Note every line in the entries that contains the string "Aufkleber", and copy it.

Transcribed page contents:
=== Section Start ===
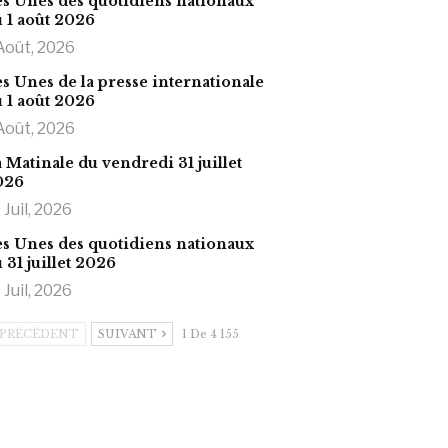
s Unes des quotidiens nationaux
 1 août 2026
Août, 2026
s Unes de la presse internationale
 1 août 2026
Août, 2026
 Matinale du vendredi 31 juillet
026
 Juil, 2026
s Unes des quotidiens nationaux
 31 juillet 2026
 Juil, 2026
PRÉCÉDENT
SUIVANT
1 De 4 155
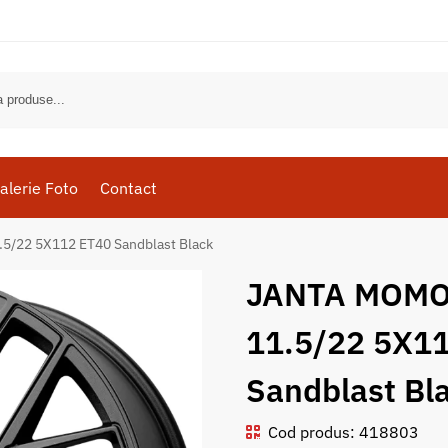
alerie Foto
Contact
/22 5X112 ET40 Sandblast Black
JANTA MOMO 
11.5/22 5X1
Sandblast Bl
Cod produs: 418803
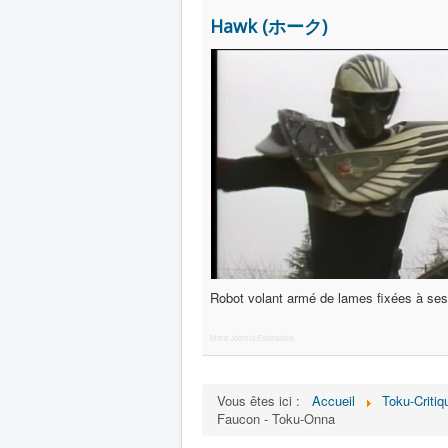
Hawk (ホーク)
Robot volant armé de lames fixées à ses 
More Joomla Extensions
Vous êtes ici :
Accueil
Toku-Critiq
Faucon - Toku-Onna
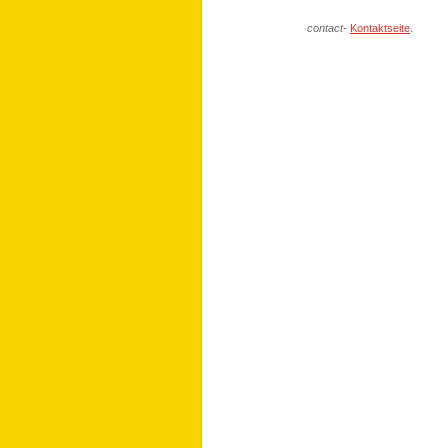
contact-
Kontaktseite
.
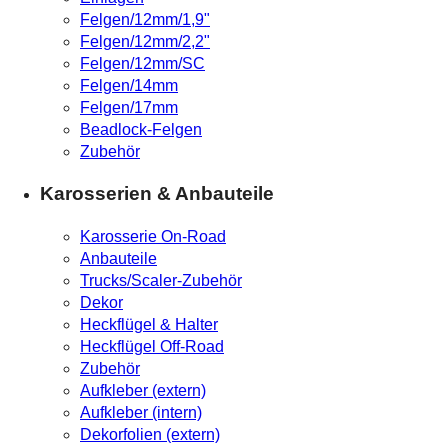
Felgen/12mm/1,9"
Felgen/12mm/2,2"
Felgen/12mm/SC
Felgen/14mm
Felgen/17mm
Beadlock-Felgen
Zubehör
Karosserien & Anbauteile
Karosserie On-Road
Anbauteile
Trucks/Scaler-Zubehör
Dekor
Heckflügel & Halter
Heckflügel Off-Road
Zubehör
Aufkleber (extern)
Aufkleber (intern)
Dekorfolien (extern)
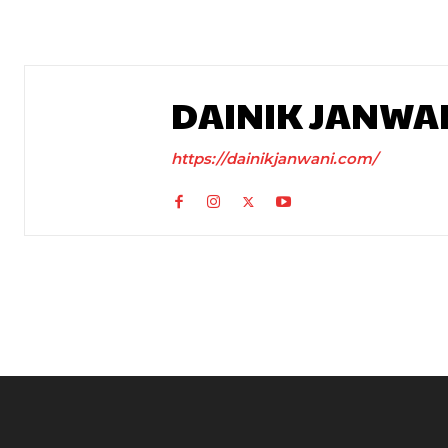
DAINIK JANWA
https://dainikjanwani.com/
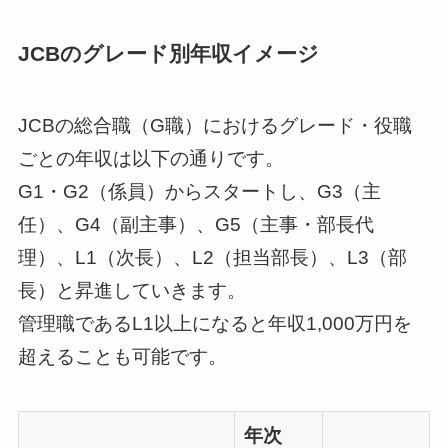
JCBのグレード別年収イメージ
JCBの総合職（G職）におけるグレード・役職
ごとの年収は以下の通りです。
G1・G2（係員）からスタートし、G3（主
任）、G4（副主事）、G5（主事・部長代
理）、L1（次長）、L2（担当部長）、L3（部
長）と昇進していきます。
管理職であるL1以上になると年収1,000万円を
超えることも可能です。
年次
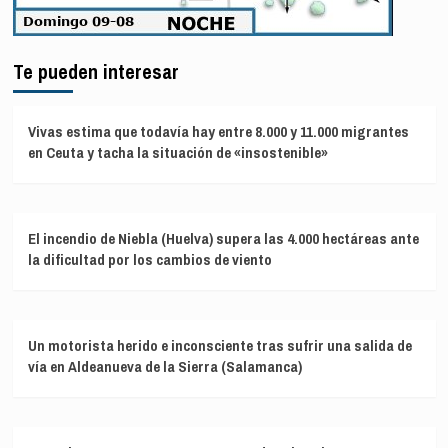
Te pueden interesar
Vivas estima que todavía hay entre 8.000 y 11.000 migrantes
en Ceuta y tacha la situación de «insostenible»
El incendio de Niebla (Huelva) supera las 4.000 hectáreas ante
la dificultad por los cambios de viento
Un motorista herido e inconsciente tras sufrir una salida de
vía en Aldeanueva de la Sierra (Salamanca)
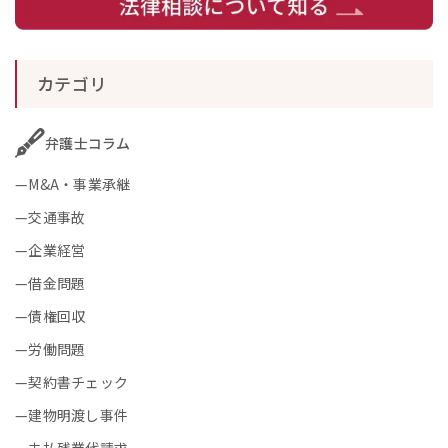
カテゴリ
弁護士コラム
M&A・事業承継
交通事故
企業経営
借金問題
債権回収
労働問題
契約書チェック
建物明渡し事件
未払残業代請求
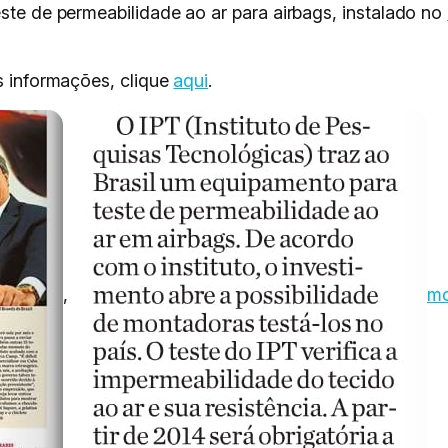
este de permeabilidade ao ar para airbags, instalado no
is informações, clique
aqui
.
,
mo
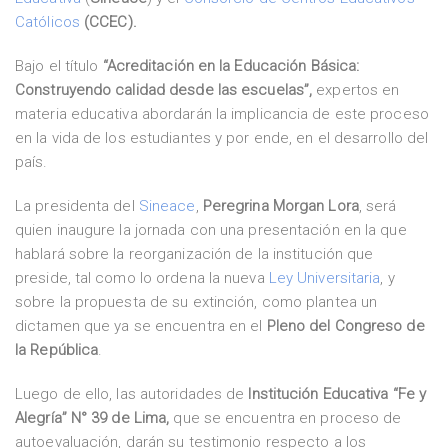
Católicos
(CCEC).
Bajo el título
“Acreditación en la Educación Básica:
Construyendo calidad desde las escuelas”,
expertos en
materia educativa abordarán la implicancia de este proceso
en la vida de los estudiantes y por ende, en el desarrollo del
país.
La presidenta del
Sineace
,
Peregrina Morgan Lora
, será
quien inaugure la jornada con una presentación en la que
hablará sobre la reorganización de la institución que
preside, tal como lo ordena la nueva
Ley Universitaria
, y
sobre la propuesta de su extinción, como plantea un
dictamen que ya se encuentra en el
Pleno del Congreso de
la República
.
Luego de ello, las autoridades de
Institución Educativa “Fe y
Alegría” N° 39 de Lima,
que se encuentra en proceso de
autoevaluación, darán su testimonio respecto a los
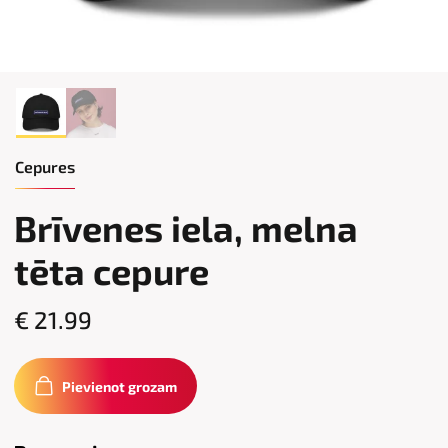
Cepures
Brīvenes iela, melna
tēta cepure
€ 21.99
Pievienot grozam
=== Section End ===
=== Section Start ===
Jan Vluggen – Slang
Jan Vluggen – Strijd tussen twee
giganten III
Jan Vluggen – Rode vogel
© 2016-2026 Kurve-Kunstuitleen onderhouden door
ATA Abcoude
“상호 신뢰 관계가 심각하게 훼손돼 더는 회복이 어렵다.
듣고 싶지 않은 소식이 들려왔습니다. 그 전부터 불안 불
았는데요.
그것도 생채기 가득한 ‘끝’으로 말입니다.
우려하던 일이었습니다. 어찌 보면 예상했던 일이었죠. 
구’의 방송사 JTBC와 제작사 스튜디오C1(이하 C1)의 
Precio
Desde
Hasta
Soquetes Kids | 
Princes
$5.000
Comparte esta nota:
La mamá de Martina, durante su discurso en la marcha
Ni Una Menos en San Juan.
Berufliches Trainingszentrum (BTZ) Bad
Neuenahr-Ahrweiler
=== Section End ===
Response to the task
Aufkleber (extern)
Aufkleber (intern)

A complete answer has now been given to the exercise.